As a result of numerous layers of history that influenced the city and the whole Vojvodina, Novi Sad is today renowned for its unique mixture of ethnic groups (over 20 of them), cultural and religious diversity. It has no less than five official languages: Serbian, Hungarian, Slovak, Rusyn and Romanian. In the 19th century, Novi Sad was practically the capital of Serbian culture (not only in Austria-Hungary, but as a whole), thus earning the city's nickname Serbian Athens. Today, Novi Sad is a significant industrial, financial, educational and scientific centre of the region, and a home to the University of Novi Sad, founded in 1960. More recently, Novi Sad is well-known for the EXIT music festival, which has grown to one of Europe's largest events of that kind.
Novi Sad is situated on the Danube river, the most of its part being on the north bank, while the city is dominated by the famous Petrovaradin fortress from the south bank. It is located 80 km (50 miles) to the north-northwest from Belgrade and just under 300 km (cca 185 miles) to the south from Budapest. Since it lies on both the Belgrade-Budapest highway and railway it is fairly easily accessible from both of these cities.
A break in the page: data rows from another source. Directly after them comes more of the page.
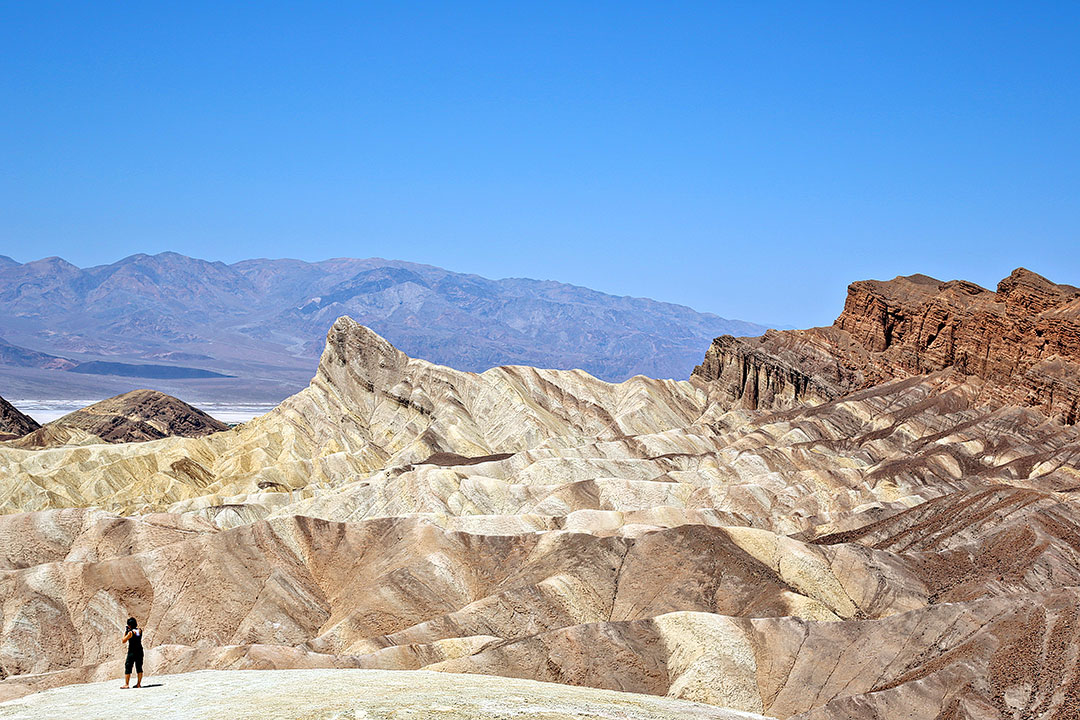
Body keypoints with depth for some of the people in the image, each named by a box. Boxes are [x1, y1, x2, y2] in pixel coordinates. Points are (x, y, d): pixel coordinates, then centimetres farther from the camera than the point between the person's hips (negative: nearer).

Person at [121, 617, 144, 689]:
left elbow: (123, 641, -8)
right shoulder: (140, 630, 2)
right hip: (140, 651, 6)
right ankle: (139, 684, 13)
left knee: (128, 668, 0)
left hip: (132, 652, -6)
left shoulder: (130, 632, -15)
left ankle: (126, 684, -3)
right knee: (139, 668, 11)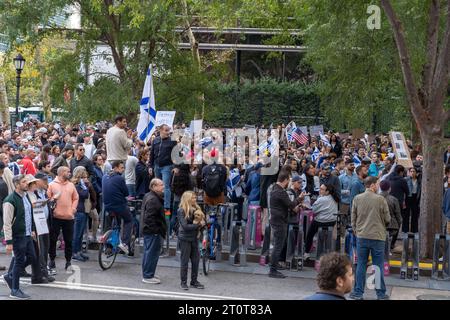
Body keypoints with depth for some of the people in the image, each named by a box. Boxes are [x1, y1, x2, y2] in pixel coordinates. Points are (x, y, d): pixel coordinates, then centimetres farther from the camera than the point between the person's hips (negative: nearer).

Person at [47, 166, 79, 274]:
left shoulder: (71, 185, 11)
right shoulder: (52, 185, 0)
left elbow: (75, 198, 14)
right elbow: (47, 198, -3)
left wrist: (73, 209, 1)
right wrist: (51, 208, -12)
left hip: (69, 217, 3)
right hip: (55, 217, -3)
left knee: (69, 241, 7)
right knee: (52, 240, 3)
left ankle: (68, 263, 15)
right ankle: (52, 262, 14)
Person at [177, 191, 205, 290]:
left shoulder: (196, 209, 4)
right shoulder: (181, 211, -12)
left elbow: (202, 221, 10)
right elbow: (185, 226, -18)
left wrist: (202, 222, -13)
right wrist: (198, 225, -18)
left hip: (194, 238, 5)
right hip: (185, 238, -5)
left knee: (196, 260, 8)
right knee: (184, 261, 3)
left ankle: (194, 281, 20)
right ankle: (183, 282, 13)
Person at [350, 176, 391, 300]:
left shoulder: (357, 199, 0)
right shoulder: (380, 199, -9)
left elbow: (353, 218, 6)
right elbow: (387, 219, -2)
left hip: (361, 236, 3)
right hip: (378, 236, -2)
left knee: (361, 265, 9)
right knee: (378, 266, 5)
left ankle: (358, 292, 11)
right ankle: (381, 294, 11)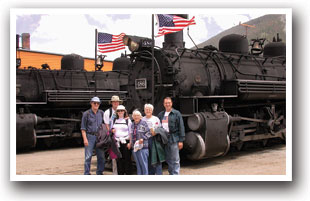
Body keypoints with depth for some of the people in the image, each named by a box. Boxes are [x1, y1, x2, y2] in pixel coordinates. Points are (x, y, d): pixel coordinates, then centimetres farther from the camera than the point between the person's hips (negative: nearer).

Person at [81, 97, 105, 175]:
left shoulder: (101, 113, 9)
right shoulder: (86, 114, -1)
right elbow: (83, 128, -2)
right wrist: (85, 139, -11)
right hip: (90, 136, -4)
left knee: (101, 156, 6)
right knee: (88, 156, -5)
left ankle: (100, 172, 17)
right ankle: (87, 173, 0)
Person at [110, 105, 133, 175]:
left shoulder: (128, 120, 5)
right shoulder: (114, 120, 14)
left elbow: (130, 132, 4)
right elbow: (111, 129, 23)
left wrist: (130, 142, -6)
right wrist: (112, 130, -2)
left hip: (125, 142, -3)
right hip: (117, 142, 3)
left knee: (127, 158, -4)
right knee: (118, 159, 4)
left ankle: (128, 173, 2)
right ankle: (120, 173, 12)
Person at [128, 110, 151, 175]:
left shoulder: (144, 123, -4)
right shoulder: (132, 125, 16)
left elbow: (148, 133, -8)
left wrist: (143, 139, -18)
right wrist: (130, 143, 14)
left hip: (143, 146, -6)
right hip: (135, 147, 6)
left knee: (144, 164, -6)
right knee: (138, 164, 10)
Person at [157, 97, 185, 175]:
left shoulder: (176, 113, -1)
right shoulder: (160, 115, 14)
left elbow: (181, 127, -4)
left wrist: (181, 140, -10)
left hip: (174, 139, -5)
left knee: (175, 160, -2)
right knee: (168, 159, 11)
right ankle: (171, 173, 21)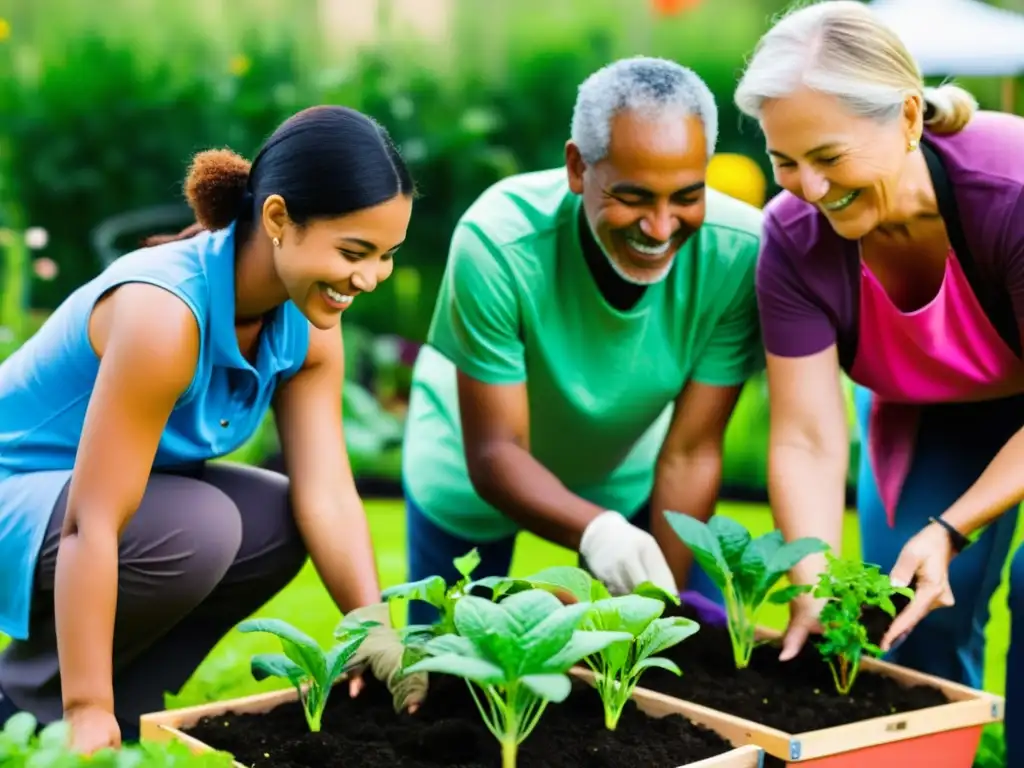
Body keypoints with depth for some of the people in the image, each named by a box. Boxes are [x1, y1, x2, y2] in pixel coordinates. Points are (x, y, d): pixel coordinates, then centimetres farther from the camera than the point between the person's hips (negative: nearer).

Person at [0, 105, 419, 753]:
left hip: (116, 496, 8)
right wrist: (87, 714, -34)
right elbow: (92, 525, -34)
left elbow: (327, 494, -12)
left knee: (277, 524, -10)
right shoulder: (164, 310, -33)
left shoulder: (309, 322, -8)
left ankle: (124, 701, 3)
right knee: (198, 528, -30)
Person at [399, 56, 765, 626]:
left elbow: (689, 456, -22)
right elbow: (494, 453, -31)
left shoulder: (741, 251, -31)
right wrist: (596, 530, -49)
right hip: (477, 469, -2)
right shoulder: (497, 242, -37)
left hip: (627, 464, 2)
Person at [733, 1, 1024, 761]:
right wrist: (814, 581, -37)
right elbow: (807, 440, -24)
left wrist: (950, 530, -38)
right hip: (932, 417, 4)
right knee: (919, 621, -6)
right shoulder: (796, 236, -26)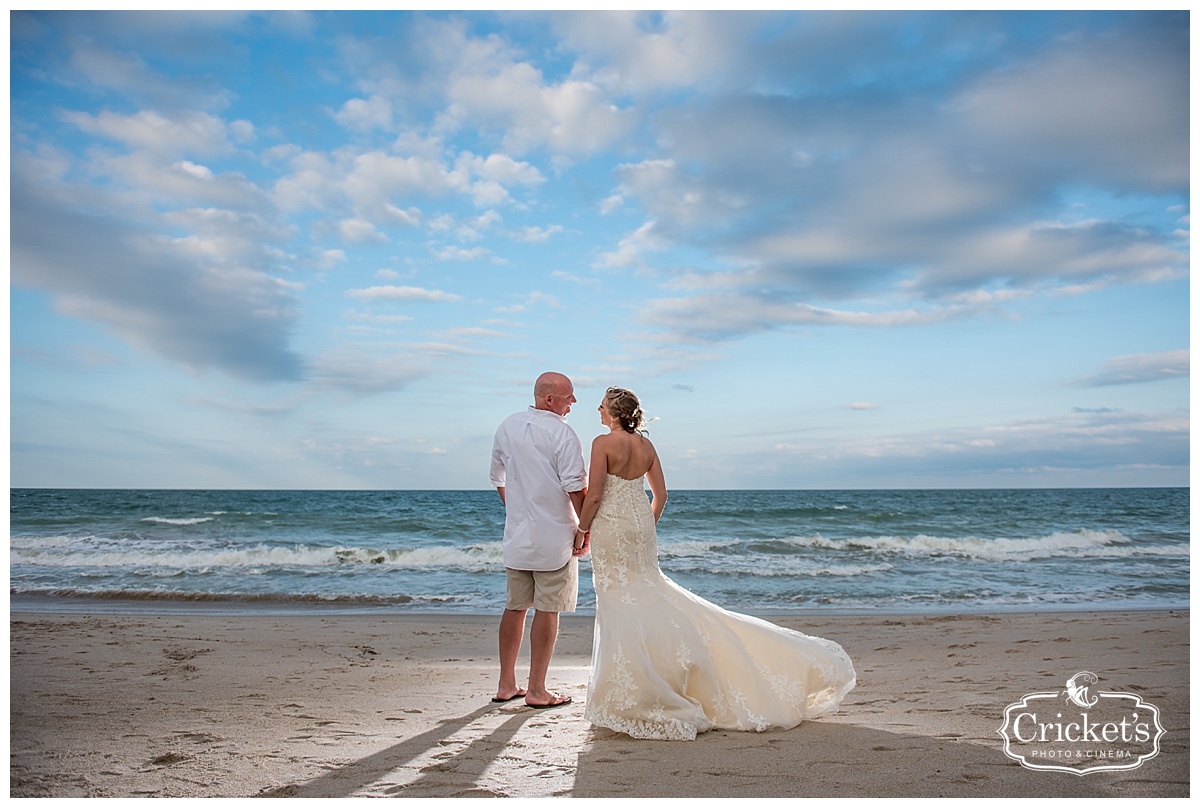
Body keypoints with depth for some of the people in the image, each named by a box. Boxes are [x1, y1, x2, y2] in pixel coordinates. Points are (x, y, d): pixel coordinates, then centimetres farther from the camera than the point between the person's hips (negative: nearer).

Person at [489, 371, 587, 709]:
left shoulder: (507, 427, 8)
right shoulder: (561, 432, -13)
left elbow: (498, 479, 16)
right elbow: (575, 487, -15)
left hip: (517, 534, 6)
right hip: (554, 536, -6)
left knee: (514, 607, 13)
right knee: (547, 611, 1)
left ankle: (506, 685, 21)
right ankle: (537, 690, 8)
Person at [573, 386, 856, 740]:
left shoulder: (604, 443, -12)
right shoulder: (646, 444, 8)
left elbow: (594, 495, -15)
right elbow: (660, 495, 11)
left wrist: (582, 531, -3)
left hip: (611, 529, -7)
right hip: (641, 527, 7)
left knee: (619, 603, 0)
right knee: (645, 592, 15)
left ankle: (631, 693, 6)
Lying south from Danube, in the close proximity of Novi Sad, is the Fruška Gora mountain (a national park) which is one of the most important centers of biodiversity in whole of the Europe. Also, it comprises one of the most authentic wine regions in Serbia. There is evidence of vine cultivation in the area at least from the Roman times: Emperor Marcus Aurelius planted vast vineyards on its mild, warm southern slopes. Fruška Gora has a nickname too, Little Mount Athos, because it is a home of over a dozen of Orthodox monasteries dating back to the Middle Ages.